National and District Overview: Recessions, Expansions and Black Employment
One of the great successes of the 1990s economic expansion was the rise in the share of the black population that was employed.
Between 1992 and 2000, the employment ratio (or employment-to-population ratio) for black men rose by 3.5 percentage points to 67.8 percent. This was the reverse of the downward trend of the 20 previous years, during which the employment ratio for black men fell by 8.7 percentage points. The 1990s expansion led to even larger gains for black women: In the eight years between 1992 and 2000, the employment ratio for black women rose by 7.7 percentage points to 61.3 percent, having risen by 7.1 percentage points in the previous 20 years.
Of course, because the gains from economic expansion are felt throughout the populace, employment rates for nearly all subgroups rose during the 1990s. But, even accounting for the overall improvements in employment, the 1990s expansion was a great success for African-Americans. In 1992, the overall black employment rate was 58.3, which was 5.3 percentage points lower than for whites. By 2000, however, the black employment rate had risen to 64.2 percent, which was only 1.9 percentage points lower than for whites.
The primary reason for the improvement in the relative position of black employment was that we didn't have a recession for almost 10 years. Recessions wreak havoc on the relative employment outcomes of blacks. Between 1972 and 2000, the gap between the employment rates of black and white men tended to rise by three-quarters of a percentage point during a year that the economy was in recession for part of the year. But expansions closed the gap more slowly than recessions opened it. For each year of recession, it took three years of expansion for the gap to return to its pre-recession level.
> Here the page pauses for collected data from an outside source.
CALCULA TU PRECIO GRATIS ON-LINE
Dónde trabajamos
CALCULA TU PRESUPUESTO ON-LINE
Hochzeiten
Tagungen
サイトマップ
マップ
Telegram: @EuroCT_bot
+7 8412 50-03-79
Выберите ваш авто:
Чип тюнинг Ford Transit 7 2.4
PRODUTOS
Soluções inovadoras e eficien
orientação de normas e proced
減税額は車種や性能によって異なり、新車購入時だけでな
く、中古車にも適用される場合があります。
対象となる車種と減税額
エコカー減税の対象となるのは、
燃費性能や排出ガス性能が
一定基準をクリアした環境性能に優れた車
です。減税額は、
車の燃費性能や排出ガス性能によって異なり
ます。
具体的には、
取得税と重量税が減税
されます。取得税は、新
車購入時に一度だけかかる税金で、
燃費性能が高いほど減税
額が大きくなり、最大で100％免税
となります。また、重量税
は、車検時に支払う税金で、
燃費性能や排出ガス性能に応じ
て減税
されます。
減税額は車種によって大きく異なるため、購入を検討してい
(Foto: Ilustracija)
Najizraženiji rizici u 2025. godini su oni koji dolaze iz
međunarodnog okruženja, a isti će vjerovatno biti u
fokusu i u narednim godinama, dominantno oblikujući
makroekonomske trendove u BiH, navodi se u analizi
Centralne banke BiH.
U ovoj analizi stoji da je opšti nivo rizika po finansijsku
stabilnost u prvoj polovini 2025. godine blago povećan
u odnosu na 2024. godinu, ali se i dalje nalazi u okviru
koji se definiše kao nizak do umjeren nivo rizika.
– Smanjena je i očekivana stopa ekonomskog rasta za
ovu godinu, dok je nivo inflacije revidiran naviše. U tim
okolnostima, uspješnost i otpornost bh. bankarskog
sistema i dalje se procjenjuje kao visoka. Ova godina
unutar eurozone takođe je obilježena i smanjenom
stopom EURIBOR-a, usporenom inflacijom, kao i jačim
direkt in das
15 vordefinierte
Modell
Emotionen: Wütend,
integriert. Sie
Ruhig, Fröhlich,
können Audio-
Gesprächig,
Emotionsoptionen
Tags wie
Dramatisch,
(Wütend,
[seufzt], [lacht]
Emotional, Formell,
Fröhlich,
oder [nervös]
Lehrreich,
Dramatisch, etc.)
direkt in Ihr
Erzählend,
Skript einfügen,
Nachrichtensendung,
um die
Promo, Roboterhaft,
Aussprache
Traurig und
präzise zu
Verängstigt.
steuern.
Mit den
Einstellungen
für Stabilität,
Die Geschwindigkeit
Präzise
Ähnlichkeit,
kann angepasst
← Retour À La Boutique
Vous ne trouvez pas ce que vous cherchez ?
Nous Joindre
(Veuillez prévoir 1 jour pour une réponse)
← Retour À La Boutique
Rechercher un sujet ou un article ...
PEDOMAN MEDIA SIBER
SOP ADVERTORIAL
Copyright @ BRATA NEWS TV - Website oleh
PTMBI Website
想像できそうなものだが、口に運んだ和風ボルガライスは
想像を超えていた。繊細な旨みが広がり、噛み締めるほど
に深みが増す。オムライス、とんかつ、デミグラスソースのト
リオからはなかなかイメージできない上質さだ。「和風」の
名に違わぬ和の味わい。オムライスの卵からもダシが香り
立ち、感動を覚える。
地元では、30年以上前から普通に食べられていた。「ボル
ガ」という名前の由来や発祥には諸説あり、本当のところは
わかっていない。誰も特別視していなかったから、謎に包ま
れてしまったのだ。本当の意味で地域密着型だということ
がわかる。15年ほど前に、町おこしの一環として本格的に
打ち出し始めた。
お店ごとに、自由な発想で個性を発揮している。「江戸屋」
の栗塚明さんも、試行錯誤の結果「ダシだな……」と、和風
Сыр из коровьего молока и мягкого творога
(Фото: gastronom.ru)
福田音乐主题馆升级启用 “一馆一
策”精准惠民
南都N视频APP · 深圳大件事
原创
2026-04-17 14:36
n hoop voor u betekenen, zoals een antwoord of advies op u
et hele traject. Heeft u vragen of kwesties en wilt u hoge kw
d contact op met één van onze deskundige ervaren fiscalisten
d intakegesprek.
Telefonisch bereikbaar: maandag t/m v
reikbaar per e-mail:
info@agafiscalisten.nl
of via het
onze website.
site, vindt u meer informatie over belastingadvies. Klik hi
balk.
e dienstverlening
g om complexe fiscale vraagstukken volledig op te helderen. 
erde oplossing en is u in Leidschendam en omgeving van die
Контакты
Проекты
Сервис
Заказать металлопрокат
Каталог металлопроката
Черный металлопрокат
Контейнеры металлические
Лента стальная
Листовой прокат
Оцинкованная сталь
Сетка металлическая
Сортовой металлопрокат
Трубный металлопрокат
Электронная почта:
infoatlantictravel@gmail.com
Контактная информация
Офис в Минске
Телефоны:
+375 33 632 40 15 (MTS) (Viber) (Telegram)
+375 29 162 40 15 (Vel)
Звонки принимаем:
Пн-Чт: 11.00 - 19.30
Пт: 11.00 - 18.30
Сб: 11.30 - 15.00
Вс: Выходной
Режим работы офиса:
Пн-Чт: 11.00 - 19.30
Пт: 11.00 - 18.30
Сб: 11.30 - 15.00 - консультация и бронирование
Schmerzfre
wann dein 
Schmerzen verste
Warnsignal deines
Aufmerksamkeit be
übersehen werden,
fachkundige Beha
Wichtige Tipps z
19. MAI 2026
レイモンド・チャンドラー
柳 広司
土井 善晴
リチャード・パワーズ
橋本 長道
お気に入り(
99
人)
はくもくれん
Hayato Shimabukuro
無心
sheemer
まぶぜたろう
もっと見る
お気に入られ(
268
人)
Recessions are even more destructive to the relative progress of black women. As with men, the gap between black and white women's employment ratios has tended to increase during a recession year by three-quarters of a percentage point. But during a year of expansion, the gap has tended to shrink much more slowly than this. In fact, for each year of recession over the past 33 years, it has taken about four years of expansion for the gap to return to its pre-recession level.
According to the official recession-dating committee of the National Bureau of Economic Research, the recent recession began in March 2001 and ended in November of the same year. The employment slowdown, however, began earlier and lasted longer than this: The overall employment rate peaked at 66.2 percent in the first quarter of 2000 and fell steadily until the second quarter of this year, when it stood at 64.4 percent. In terms of their relative employment position, this recession appears to have had similar, but somewhat less severe, effects for black men than past recessions have had. By the second quarter of 2003, the gap between the white and black adult male employment rates was higher than three years earlier, but only by 1.2 percentage points. Past experience would have predicted an increase more than 2 percentage points.
The effect of the recession on the relative employment position of black women has differed from this somewhat. First of all, in the second quarter of 2000, the employment rate for black women was actually 3.4 percentage points higher than it was for white women. Nonetheless, the recession reduced the employment rate for black women more than it did for white women. By the second quarter of 2003, the employment rate for white women had fallen by only six-tenths of a percentage point compared to three years earlier. But for black women over the same period, the employment rate had fallen nearly four times as much, by 2.2 percentage points. Still, just as for the relative black male employment rate, it appears that this recession has been less severe than the average recession in its effect on the relative employment rate of black women.
There are a few factors that can help explain the economy's puzzling behavior since the end of the 2001 recession. First, slower-than-average growth is a worldwide phenomenon. Second, the economy has been buffeted by numerous shocks over the past couple of years (Sept. 11, corporate scandals and the Iraq war). Third, relatively brisk growth of labor productivity enables employers to meet the existing demand for their products without boosting their existing workforce. Finally, the bust that followed the boom in equity markets and in business fixed investment was sizable. Accordingly, the adjustment process by which consumers respond to reduced wealth and businesses to excess capacity takes time to successfully resolve.